++++ RECORDS FOR THE EXERCISE
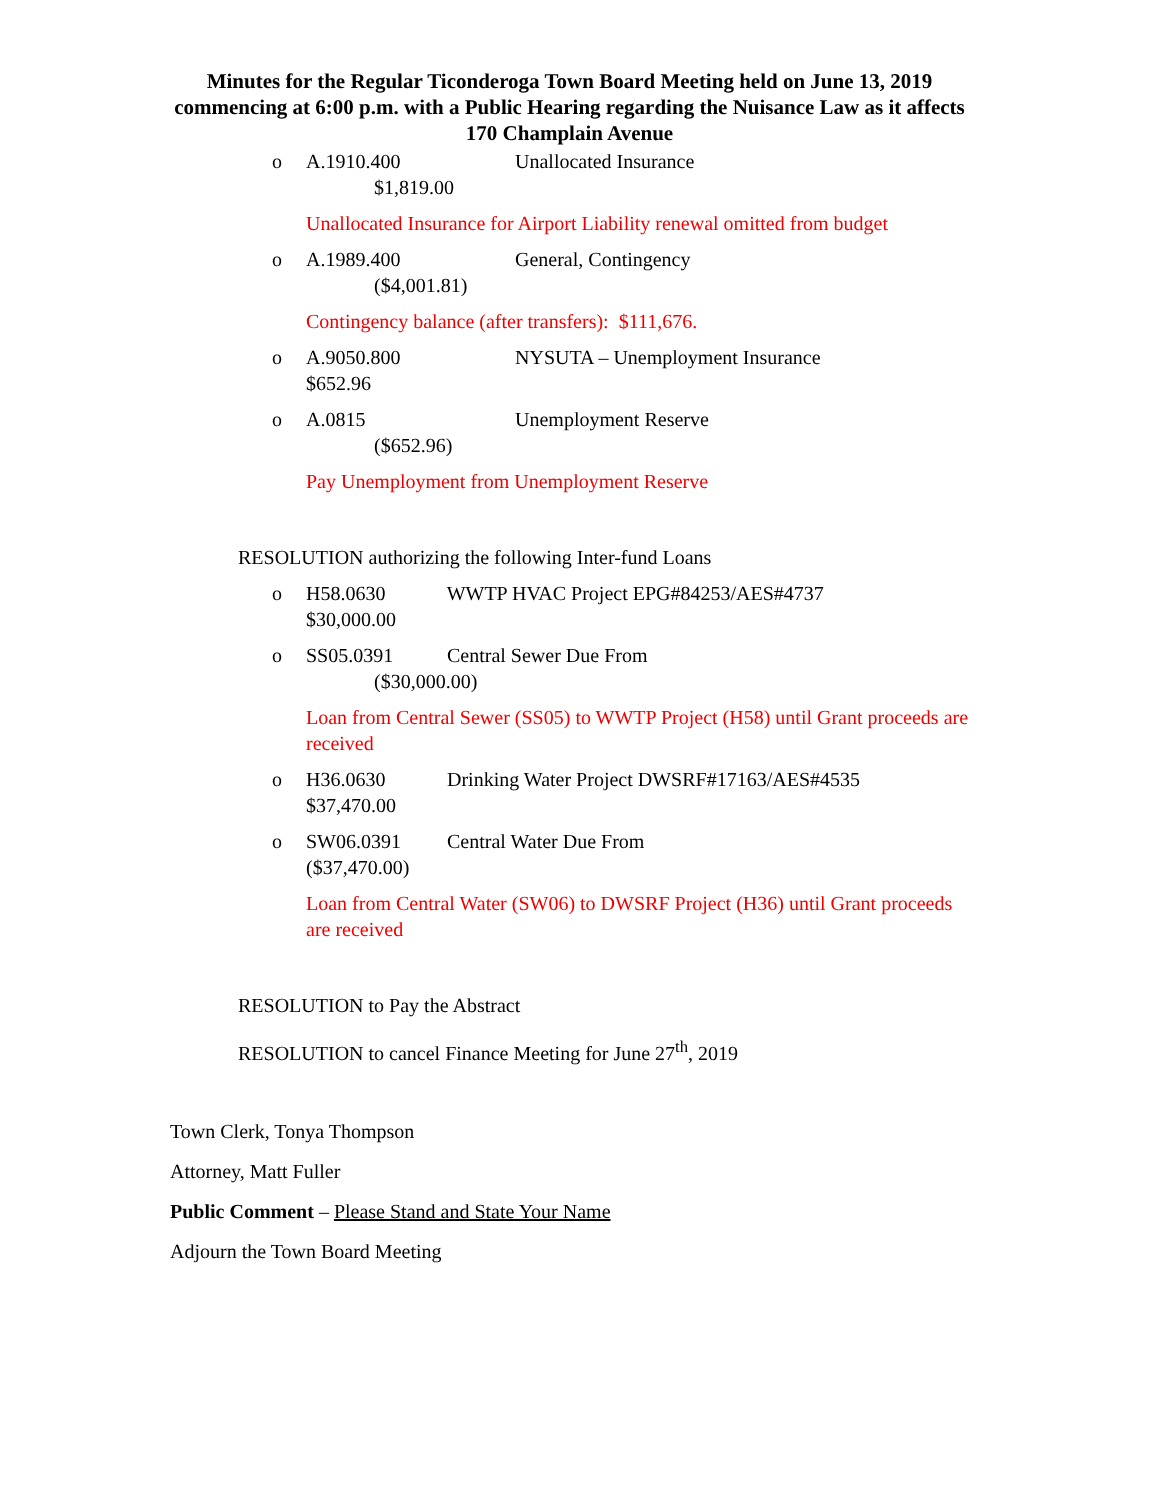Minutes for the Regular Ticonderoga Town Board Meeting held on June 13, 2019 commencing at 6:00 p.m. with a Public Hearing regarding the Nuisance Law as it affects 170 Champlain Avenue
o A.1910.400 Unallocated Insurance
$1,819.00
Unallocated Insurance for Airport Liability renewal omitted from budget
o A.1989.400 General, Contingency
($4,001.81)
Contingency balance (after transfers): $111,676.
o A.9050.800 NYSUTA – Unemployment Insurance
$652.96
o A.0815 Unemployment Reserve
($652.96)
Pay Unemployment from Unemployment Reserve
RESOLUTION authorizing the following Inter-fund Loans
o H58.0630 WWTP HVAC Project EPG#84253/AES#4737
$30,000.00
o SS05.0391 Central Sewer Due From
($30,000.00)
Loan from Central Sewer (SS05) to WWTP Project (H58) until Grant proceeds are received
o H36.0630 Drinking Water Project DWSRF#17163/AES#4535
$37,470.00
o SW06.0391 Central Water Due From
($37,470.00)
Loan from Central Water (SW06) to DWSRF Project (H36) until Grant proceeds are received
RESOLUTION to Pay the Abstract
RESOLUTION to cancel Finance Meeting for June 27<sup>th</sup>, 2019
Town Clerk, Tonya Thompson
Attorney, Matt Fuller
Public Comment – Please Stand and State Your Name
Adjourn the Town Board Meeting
++++++++
++++ RECORDS FOR THE EXERCISE
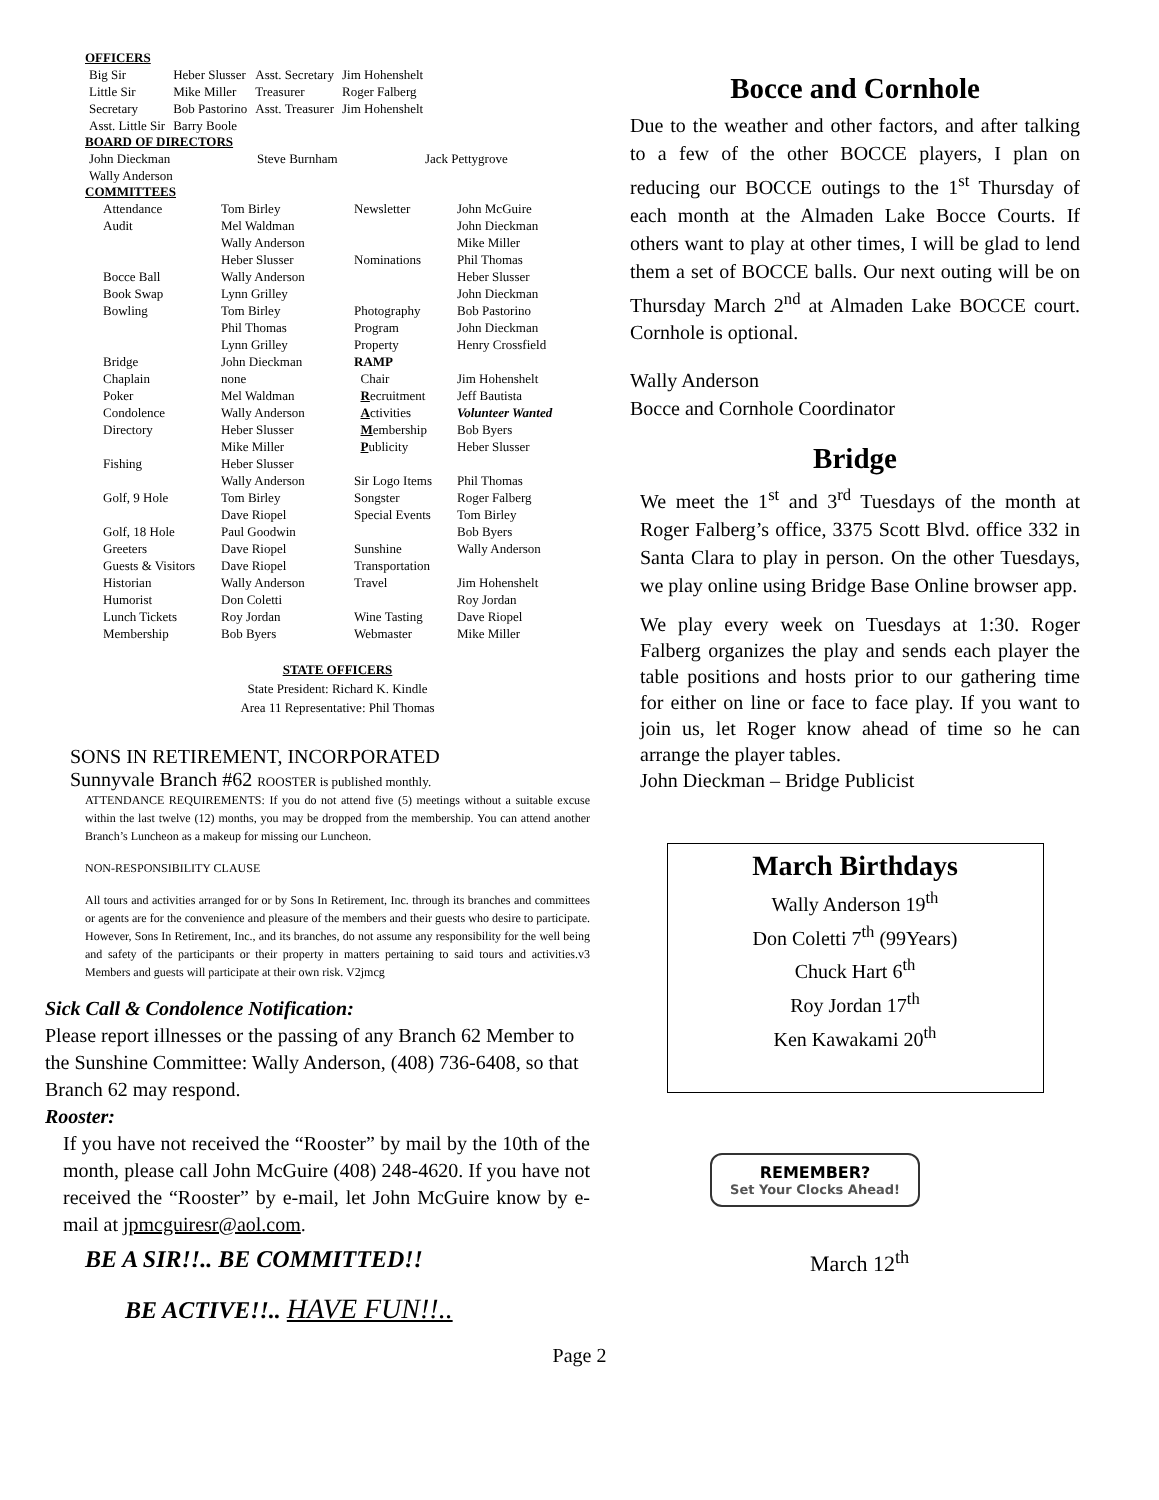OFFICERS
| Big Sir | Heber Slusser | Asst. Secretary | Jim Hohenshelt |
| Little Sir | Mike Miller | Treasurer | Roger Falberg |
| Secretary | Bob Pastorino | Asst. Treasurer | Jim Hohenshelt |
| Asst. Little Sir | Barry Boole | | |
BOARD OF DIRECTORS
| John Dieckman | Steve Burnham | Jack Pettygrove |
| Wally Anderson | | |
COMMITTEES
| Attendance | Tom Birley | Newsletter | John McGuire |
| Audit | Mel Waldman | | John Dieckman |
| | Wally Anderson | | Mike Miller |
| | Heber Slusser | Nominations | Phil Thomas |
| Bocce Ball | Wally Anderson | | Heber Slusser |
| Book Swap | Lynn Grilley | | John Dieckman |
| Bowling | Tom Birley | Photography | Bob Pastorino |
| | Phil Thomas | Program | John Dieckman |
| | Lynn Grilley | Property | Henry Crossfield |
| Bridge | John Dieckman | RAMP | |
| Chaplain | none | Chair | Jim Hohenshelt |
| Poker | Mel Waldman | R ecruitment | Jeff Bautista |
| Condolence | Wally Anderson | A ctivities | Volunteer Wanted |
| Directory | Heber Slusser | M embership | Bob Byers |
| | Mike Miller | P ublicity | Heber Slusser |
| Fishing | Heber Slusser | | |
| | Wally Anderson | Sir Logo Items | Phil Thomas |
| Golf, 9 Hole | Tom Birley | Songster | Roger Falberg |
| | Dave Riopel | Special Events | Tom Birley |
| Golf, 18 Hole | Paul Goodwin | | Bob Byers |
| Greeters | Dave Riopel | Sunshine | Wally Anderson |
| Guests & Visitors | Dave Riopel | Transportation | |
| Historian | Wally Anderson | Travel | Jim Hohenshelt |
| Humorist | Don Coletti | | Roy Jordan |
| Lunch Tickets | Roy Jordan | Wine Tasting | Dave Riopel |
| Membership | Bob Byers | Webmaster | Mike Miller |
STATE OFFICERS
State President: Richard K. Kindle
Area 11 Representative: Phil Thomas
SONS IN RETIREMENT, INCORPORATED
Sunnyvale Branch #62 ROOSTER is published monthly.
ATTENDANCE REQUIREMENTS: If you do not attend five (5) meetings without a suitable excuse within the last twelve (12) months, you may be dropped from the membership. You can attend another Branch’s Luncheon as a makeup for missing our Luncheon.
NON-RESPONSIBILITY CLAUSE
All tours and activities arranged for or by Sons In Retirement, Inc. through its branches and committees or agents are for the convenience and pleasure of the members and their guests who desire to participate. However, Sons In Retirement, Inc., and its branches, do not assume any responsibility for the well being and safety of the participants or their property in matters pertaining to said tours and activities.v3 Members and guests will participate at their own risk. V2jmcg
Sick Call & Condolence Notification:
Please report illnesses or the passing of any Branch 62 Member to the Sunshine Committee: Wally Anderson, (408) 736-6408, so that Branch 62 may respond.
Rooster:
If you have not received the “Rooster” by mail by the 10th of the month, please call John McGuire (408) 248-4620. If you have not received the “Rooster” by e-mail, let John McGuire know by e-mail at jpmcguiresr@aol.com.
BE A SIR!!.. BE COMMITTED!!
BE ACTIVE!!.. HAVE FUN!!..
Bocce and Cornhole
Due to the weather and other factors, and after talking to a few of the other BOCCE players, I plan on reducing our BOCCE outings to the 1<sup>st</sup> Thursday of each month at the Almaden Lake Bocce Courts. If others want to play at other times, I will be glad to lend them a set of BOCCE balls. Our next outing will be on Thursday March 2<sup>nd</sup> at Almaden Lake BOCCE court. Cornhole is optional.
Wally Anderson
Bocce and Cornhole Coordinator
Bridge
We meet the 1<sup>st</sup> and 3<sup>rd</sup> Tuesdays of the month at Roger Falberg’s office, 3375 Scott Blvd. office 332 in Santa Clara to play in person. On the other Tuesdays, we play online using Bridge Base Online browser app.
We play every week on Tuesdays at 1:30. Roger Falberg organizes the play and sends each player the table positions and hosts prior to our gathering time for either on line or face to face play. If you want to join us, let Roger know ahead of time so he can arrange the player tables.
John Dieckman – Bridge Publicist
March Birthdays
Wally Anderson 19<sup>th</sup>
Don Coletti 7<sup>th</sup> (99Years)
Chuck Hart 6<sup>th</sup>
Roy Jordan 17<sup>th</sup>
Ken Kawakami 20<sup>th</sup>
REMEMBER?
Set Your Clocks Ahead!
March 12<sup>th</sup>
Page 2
++++++++
### WHAT IS BEING ASKED
Only lines holding the word "Bridge" are wanted, so copy each of them from the records above.

### RESPONSE TO THIS TASK
| Bridge | John Dieckman | RAMP | |
Bridge
We meet the 1<sup>st</sup> and 3<sup>rd</sup> Tuesdays of the month at Roger Falberg’s office, 3375 Scott Blvd. office 332 in Santa Clara to play in person. On the other Tuesdays, we play online using Bridge Base Online browser app.
John Dieckman – Bridge Publicist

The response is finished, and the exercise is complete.